Le Gouvernement Congolais à travers son ministère de l’intérieur, sécurité et affaires coutumières accuse les combattants du M23 d’être auteurs de plus de 123 cas d’assassinats et exécutions sommaires, plus de 223 cas de viols, des centaines de cas d’enlèvements et de recrutements forcés, une centaine de cas des tortures corporelles dont des élèves, des incendies des maisons, occupation illégale des résidences et des terres agricoles, ainsi que plusieurs cas de pillages enregistrés entre le 3 ou 31 octobre 2025.

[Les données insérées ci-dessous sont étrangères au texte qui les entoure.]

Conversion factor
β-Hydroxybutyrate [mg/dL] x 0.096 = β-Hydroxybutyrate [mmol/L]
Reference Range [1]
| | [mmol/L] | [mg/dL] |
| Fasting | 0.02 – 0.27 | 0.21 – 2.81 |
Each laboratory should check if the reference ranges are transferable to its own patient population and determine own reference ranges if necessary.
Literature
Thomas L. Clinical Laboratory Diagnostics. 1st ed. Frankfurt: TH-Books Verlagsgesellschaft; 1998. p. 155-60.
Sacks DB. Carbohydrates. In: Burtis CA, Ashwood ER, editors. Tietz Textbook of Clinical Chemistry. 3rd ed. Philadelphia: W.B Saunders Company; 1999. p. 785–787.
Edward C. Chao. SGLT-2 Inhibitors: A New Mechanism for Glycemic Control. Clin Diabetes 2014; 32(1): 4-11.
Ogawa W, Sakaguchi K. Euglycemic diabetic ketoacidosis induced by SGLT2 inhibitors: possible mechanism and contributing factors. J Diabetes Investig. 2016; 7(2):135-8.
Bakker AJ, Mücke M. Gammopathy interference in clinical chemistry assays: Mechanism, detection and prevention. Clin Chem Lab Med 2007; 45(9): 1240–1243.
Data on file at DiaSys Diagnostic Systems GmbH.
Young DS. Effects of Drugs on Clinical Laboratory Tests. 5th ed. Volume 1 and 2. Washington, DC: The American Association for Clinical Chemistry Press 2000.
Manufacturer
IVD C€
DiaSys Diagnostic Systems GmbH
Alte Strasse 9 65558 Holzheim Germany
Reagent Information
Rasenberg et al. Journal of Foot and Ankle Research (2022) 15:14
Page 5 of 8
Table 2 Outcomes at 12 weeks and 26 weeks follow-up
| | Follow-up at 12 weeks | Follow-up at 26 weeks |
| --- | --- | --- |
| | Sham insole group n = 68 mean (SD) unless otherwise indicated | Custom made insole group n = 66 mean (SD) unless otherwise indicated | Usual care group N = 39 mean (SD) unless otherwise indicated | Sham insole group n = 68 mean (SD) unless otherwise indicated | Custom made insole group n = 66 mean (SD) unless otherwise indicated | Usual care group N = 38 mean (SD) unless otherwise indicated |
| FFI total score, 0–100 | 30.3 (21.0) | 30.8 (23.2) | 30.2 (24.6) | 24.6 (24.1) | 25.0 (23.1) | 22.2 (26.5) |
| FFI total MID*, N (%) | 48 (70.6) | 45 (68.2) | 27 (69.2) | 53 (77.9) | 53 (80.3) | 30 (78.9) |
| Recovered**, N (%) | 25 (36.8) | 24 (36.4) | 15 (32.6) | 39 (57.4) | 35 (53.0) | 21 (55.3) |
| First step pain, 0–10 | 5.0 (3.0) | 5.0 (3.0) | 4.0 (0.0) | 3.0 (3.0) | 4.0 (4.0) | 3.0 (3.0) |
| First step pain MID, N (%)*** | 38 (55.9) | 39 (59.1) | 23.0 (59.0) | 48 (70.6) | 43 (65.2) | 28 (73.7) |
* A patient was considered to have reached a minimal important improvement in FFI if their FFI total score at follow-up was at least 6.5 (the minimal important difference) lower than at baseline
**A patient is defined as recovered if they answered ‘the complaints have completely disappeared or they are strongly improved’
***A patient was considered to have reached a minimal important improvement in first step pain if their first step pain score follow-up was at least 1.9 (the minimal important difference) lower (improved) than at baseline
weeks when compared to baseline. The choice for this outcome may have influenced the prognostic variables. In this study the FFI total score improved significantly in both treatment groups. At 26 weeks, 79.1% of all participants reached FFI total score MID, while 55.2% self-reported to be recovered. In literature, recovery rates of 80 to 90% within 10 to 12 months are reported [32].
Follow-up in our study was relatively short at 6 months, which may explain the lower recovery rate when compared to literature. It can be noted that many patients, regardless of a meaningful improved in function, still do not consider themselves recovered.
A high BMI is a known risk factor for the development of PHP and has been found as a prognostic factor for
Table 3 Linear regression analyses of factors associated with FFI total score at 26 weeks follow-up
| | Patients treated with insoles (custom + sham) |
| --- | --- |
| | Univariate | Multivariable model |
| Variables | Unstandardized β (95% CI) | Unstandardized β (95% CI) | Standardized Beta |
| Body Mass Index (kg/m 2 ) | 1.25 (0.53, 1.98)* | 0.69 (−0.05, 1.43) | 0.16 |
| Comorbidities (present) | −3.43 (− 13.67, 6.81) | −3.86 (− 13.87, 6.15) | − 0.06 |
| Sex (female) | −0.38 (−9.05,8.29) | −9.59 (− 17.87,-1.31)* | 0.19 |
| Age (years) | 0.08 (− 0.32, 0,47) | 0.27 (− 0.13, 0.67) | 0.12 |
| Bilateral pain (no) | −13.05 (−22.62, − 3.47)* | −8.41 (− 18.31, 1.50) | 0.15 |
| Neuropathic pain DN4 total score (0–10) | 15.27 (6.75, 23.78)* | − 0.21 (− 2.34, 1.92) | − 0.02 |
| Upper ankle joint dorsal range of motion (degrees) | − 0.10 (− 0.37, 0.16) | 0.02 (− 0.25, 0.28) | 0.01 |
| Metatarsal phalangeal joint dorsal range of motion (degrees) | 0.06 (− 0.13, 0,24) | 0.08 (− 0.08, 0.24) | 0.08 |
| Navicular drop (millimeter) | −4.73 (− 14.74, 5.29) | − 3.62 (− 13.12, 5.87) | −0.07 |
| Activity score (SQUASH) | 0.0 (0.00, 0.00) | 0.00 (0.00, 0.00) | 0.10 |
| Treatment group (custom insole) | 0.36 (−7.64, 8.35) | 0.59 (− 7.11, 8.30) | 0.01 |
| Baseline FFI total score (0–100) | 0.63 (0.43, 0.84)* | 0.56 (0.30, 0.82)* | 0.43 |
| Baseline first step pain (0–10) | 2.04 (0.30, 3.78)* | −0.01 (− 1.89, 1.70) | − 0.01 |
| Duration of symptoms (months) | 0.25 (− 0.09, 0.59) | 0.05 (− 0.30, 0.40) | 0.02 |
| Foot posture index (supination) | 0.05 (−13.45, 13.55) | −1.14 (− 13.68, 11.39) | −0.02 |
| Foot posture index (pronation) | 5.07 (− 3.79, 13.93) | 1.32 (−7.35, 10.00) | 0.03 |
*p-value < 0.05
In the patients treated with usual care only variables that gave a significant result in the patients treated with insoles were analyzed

Selon le communiqué officiel signé par le Vice-premier ministre Jacquemin Shabani Lukoo Bihango, il est également signalé un enlèvement et recrutement forcé d’une centaine de jeunes à Bukavu le 14 et 28 octobre dernier, regroupés au camp Sayo puis acheminés vers une destination inconnue, l’assassinat d’une dizaine de personnes à Bishusha dans le territoire de Rutshuru, le bombardement des zones habitées au Nord et Sud-Kivu par la coalition M23/AFC.
Le Gouvernement congolais indique que ces faits cités ci-haut, constituent une violation fragrante de l’intégrité territoriale de la RDC, des instruments
internationaux sur le droit de l’homme, de la charte des Nations-Unies, de l’Acte constitutif de l’Union africaine, de la Résolution 2773 du Conseil de sécurité de Nations Unies, de l’Accord de paix signé à Washington (USA) entre la RDC et le Rwanda, ainsi que la déclaration des principes signée à Doha (Qatar).
En outre dans ce même communiqué, le Ministère de l’Intérieur, sécurité, décentralisation et affaires coutumières informe l’opinion de la suspension des activités de quelques partis politiques sur toute l’étendue du territoire national à la suite des faits
de violation des principes de consolidation de l’unité nationale, de préservation de la souveraineté de l’État
congolais ainsi que de préservation de la sécurité et de l’intégrité du territoire national conformément à l’article 5 de la loi n° 04/002 du 15 mars 2004 portant organisation et fonctionnement des partis politiques.
Il s’agit de : PPRD, LGD, Piste pour l’Émergence, AAP, UDA, MPCR, ATD, COFEDEC, PNEC, MLP, UPC et ADCP. Suivant les articles 29, 30 et 31b de la loi susmentionnée, le Ministère de l’Intérieur, sécurité, décentralisation et affaires coutumières a saisi le Conseil d’État en vue d’obtenir la dissolution de ces partis politiques.
Le Ministère de l’Intérieur, sécurité, décentralisation et affaires coutumières réaffirme la détermination inébranlable du Gouvernement à restaurer l’autorité de l’État sur l’ensemble du territoire national, et invite les partis politiques à exercer leurs activités librement sur toute l’étendue du territoire national dans le respect de la Constitution, des lois et règlements de la République ainsi que de l’ordre public et de bonnes mœurs en veillant au respect strict des principes de démocratie pluraliste, d’unité et de souveraineté nationales.